CATANZARO «Signor giudice questi hanno ammazzato gente. Questi venivano nella mia carrozzeria a ripararsi la macchina gratis. Io mi allontavano dai loro discorsi, io sono stato una vittima e adesso fa male sentire queste persone e stare zitto. Dicono che c’è stato un Gualtieri nella mia carrozzeria? Ma se sono accusato di fare parte dei Giampà che ci veniva a fare un Gualtieri nella mia carrozzeria? L’unico errore che ho fatto è che non li ho denunciati. Ma chi ci poteva con questa gente?» Franco Trovato, imputato nel processo Perseo, ha chiesto di intervenire e rendere dichiarazioni spontanee. Una reazione nata nel corso dell’udienza di oggi, durante il controesame del teste Giuseppe Cappello, 29 anni, collaboratore di giustizia, figlio di Rosario e fratello di Saverio, anche loro collaboratori. Le domande – poste in principio dal pm Elio Romano – vertevano sui rapporti tra i Trovato e la cosca Giampà, i cui componenti, secondo Cappello, avevano frequenti incontri nella carrozzeria di Trovato. Durante il controesame l’avvocato Giuseppe Di Renzo ha incalzato il teste sul perché fosse informato che si trattava di incontri di ‘ndrangheta se non vi aveva mai partecipato. Di questi incontri, ha risposto il teste, gli ha riferito suo fratello Saverio. È a questo punto che Trovato ha chiesto di poter intervenire per rendere le sue spontanee dichiarazioni.
LE TRUFFE ASSICURATIVE
Nel corso dell’udienza si è parlato anche della truffa alle assicurazioni.
Cappello ha riferito di avere avuto, in passato, buoni rapporti con Franco Trovato, insieme al quale operavano l’illecito delle truffe assicurative, ossia i sinistri simulati. La truffa consisteva nel portare una macchina nuova in carrozzeria alla quale venivano smontati i pezzi nuovi e sostituiti con pezzi sinistrati. A questo punto toccava al perito fare un computo del danno prima di chiedere il risarcimento all’assicurazione. Cappello fa anche il nome del perito, Renato Rotundo, e, rispondendo alle domande del pm, lascia intendere che questi fosse a conoscenza degli illeciti «perché era evidente che si trattava di sinistri non veritieri». Su queste dichiarazioni alle obiezioni della difesa il presidente del collegio Carlo Fontanazza ha replicato che le domande erano lecite perché utili a esplorare il reato associativo. Cappello, rispondendo alle domande del pm e dell’avvocato Leopoldo Marchese, ha inoltre dichiarato di avere fatto le truffe in proprio, senza bisogno di chiedere il permesso alla cosca nonostante «tutti i componenti della famiglia Giampà si rivolgevano a Franco Trovato per i sinistri simulati».

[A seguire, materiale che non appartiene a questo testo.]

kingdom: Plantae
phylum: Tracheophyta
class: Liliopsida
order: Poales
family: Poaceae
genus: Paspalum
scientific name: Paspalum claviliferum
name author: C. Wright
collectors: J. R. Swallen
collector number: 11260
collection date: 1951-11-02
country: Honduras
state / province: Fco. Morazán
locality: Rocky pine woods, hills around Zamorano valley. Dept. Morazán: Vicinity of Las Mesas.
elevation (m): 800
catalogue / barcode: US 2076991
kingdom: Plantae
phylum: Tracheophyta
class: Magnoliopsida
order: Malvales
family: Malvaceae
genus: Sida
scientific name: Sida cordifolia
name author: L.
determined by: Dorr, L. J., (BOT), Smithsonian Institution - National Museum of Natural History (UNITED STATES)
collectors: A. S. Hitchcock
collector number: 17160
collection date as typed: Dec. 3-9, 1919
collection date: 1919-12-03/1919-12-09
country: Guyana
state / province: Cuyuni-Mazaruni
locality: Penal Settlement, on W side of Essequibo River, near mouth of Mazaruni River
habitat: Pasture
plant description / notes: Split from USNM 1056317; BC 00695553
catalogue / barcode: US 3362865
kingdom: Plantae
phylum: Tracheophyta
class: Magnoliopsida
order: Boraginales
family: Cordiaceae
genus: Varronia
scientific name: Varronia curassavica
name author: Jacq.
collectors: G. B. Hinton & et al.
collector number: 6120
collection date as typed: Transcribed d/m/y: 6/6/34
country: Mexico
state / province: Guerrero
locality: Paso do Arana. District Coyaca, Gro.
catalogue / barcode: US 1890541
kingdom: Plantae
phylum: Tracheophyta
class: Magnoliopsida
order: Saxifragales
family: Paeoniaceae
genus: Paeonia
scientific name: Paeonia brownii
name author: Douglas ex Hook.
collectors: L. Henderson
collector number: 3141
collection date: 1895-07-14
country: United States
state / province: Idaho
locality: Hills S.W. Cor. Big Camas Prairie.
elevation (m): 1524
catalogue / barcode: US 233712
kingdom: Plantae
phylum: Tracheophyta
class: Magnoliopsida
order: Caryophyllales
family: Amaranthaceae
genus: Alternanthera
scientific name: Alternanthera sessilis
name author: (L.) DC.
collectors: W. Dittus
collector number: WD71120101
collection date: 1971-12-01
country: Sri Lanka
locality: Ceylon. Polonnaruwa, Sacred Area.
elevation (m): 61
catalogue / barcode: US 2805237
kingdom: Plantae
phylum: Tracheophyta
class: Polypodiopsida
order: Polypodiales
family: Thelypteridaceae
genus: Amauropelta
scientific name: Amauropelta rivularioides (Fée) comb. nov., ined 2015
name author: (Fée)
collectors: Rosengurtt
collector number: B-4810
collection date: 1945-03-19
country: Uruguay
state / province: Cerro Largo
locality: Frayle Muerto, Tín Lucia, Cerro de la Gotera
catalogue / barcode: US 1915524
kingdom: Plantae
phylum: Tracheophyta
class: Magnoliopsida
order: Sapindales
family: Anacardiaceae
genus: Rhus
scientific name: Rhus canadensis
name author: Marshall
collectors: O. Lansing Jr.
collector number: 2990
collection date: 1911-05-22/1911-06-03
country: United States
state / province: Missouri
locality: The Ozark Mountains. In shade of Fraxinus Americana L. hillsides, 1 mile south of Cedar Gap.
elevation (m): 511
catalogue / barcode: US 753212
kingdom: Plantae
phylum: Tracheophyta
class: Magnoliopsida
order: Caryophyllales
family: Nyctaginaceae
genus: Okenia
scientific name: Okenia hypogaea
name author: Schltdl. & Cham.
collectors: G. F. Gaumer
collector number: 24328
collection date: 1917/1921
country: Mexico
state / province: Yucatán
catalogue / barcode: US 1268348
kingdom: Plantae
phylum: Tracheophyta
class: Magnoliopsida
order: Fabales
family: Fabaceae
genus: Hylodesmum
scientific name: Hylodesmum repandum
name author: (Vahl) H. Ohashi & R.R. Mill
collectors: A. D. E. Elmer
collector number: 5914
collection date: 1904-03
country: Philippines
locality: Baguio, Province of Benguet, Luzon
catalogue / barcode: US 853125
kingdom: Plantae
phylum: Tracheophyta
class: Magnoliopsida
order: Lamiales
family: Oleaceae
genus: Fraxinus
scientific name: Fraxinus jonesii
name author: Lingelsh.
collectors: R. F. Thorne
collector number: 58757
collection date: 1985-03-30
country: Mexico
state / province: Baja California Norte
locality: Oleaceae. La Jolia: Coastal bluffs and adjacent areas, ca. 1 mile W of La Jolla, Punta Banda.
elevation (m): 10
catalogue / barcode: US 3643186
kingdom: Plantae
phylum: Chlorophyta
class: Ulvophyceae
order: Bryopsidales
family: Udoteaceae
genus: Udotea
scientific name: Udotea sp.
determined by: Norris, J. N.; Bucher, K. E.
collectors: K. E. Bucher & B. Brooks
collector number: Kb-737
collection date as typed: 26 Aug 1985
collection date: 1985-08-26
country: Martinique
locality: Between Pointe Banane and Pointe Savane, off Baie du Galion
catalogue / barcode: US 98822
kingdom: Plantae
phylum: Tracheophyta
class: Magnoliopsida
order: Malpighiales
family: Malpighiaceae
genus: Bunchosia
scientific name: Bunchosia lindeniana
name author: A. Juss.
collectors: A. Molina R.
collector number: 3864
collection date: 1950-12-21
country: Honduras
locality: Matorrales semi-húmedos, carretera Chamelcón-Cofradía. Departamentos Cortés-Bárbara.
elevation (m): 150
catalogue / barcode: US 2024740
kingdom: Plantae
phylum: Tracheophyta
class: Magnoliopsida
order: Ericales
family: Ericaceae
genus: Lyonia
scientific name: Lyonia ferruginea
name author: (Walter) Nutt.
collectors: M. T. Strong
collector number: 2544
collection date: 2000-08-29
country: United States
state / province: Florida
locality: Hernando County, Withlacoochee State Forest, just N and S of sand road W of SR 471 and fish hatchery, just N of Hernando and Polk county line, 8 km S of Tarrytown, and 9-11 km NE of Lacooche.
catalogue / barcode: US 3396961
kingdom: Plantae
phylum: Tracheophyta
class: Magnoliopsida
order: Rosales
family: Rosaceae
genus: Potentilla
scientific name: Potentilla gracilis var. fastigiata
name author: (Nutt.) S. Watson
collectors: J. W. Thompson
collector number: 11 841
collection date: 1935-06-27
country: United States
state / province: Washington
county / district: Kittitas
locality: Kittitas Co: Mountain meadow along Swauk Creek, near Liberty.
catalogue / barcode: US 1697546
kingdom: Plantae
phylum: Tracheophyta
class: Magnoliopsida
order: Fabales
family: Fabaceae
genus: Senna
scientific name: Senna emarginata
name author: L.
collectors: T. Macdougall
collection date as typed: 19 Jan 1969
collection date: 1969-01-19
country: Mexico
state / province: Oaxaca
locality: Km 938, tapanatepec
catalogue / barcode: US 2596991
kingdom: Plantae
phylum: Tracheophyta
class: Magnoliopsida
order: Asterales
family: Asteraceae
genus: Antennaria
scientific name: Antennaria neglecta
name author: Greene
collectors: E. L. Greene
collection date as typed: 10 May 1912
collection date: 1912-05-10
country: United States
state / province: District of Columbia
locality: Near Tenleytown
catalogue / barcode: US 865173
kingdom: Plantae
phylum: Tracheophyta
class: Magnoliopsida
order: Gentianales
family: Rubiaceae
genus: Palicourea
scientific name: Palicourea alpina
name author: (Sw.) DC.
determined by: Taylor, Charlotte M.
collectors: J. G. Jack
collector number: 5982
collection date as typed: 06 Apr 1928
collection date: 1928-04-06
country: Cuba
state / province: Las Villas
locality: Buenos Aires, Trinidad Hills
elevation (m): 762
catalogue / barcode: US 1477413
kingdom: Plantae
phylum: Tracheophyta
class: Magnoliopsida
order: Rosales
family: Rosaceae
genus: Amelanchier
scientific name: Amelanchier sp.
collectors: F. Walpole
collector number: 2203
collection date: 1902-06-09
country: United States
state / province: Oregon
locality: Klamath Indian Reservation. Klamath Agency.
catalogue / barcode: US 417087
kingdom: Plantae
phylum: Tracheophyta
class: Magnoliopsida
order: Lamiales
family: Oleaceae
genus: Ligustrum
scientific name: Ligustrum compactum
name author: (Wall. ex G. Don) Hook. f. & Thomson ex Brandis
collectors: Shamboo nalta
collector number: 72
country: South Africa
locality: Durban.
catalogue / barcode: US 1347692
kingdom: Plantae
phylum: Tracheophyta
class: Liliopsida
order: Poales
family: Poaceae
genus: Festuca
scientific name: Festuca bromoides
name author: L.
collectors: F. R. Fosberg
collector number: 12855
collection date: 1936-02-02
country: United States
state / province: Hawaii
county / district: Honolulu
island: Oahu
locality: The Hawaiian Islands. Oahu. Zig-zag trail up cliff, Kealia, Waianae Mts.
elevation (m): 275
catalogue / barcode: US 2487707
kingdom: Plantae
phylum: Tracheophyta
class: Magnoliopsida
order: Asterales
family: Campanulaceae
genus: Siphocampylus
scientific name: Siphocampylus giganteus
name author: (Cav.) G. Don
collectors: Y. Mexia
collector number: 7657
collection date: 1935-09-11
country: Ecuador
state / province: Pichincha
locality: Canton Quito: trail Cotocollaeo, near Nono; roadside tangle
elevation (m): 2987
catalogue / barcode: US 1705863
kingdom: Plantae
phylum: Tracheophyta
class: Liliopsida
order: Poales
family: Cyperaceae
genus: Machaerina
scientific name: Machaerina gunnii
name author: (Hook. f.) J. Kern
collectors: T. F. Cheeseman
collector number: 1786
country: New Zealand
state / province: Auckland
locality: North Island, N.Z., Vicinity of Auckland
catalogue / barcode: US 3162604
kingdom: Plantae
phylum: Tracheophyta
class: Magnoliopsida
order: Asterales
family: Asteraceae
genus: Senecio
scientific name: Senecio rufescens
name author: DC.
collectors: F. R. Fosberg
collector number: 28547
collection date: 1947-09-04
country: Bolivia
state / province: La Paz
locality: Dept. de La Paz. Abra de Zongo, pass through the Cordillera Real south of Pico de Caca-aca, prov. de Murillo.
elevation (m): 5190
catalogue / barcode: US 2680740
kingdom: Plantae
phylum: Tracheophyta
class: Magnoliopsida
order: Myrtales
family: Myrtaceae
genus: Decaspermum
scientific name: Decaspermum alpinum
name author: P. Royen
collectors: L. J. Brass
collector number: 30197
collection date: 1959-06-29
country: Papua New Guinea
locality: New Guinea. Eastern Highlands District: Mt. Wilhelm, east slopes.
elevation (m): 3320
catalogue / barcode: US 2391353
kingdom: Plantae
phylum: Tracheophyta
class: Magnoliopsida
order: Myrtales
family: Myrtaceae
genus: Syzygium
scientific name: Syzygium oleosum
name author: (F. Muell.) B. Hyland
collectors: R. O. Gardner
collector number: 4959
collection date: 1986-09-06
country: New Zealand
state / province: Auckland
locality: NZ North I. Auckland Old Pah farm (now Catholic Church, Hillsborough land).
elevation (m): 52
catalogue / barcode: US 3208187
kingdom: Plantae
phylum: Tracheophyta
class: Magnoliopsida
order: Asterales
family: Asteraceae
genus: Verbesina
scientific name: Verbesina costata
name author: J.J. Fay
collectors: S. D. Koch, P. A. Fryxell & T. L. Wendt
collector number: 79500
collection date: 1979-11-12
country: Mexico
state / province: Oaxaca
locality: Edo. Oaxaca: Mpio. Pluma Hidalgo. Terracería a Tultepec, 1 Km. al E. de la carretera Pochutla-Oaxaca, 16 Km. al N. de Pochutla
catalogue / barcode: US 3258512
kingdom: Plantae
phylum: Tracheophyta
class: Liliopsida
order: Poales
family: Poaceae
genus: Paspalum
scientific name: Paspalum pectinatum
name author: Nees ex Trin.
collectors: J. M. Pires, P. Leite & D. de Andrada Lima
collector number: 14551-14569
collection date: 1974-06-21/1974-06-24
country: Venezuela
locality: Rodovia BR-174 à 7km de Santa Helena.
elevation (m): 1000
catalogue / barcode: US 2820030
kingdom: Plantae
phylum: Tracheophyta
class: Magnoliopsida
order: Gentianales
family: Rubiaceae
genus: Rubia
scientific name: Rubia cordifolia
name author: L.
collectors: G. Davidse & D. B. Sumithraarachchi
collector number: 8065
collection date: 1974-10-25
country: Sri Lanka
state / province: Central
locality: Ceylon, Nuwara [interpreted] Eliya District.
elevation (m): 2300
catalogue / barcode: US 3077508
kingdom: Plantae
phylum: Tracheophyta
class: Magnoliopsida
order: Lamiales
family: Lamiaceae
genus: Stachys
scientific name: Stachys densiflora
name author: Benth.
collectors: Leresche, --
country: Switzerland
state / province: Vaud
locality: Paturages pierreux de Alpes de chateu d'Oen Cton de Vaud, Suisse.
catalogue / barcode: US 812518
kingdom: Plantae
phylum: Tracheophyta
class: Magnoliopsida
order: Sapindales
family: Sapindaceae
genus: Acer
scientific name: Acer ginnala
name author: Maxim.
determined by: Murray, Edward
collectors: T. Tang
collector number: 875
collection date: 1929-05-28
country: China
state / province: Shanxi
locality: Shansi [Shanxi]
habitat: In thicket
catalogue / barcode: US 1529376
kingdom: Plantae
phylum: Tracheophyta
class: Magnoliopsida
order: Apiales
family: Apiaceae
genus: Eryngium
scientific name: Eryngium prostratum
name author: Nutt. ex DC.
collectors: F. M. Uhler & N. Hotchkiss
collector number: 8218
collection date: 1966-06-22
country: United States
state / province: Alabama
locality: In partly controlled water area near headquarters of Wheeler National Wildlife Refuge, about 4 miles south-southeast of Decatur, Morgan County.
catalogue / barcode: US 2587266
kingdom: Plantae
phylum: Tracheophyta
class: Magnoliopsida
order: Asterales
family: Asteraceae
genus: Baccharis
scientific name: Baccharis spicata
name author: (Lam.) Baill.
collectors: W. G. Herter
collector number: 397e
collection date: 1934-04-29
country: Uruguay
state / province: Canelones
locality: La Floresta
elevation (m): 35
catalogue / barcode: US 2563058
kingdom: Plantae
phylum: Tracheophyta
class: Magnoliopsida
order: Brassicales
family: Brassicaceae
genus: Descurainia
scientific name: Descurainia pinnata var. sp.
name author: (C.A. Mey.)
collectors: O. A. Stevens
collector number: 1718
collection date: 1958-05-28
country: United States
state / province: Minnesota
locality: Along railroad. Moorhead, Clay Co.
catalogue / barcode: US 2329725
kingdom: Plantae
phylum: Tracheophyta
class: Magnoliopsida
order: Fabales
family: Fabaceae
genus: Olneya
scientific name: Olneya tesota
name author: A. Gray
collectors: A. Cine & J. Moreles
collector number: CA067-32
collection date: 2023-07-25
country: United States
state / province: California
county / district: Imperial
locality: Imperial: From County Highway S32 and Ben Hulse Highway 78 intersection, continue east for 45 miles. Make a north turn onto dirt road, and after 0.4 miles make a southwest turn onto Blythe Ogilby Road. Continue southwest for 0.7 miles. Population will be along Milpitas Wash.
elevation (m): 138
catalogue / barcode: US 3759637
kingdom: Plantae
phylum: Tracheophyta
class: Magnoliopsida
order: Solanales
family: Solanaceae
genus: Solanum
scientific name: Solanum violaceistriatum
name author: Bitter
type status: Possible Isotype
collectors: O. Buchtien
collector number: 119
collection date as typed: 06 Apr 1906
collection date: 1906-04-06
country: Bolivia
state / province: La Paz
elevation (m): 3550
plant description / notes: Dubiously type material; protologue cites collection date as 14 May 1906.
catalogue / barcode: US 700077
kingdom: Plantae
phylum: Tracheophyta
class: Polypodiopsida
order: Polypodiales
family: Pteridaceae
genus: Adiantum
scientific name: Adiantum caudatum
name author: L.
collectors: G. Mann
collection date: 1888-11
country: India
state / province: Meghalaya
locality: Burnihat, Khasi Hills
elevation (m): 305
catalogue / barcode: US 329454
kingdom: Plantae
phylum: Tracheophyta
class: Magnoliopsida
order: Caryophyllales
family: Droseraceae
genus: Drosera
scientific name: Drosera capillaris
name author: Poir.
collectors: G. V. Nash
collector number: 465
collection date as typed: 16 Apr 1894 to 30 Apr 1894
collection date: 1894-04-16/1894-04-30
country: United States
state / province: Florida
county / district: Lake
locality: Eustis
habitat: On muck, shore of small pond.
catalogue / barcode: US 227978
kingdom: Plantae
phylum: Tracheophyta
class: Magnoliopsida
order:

LA COSCA, I DISSIDI E LE ESTORSIONI ALLE GIOSTRE
Giuseppe Cappello ha, inoltre, dichiarato di avere avuto buoni rapporti con la cosca Giampà di cui riconosce i capi in Vincenzo Bonaddio, Giuseppe Giampà e Aldo Notarianni. Alla domanda del pm, se fosse a conoscenza di dissidi interni alla cosca, in particolare tra Bonaddio e Giampà, il collaboratore racconta che i dissapori tra i due erano nati per questioni legate alle estorsioni, perché Bonaddio si era «preso tutti i soldi» e non dava il denaro per i componenti del clan che erano detenuti.
Anche Antonio Voci, afferma Cappello, faceva parte della cosca. Vi era entrato con il compito di spacciare droga ed era poi passato a fare estorsioni ai danni dei giostrai per contro di Giuseppe Giampà. Un particolare che Cappello ricorda è il fatto che Voci, spesso, gli portava i biglietti delle giostre.
Dissidi sono poi sorti – stando alle parole del collaboratore, incalzato dagli avvocati Marchese e Pagliuso – con i Trovato in seguito a una lite in discoteca. Una lite che finì a botte e che non si sarebbe mai sanata, nonostante le intercessioni dei familiari per dirimere la questione, anzi, sarebbe finita con un intero caricatore scaricato addosso a una macchina che guidava Saverio Cappello e che apparteneva ad amico di questi. Sulla ricostruzione dei fatti e sui rapporti tra i due gruppi il pentito viene più volte ripreso dalla difesa, mentre l’imputato Franco Trovato, recluso, è sempre più agitato. Alla fine chiederà di dire la sua. Il processo proseguirà il 26 giugno con l’esame del collaboratore Battista Cosentino.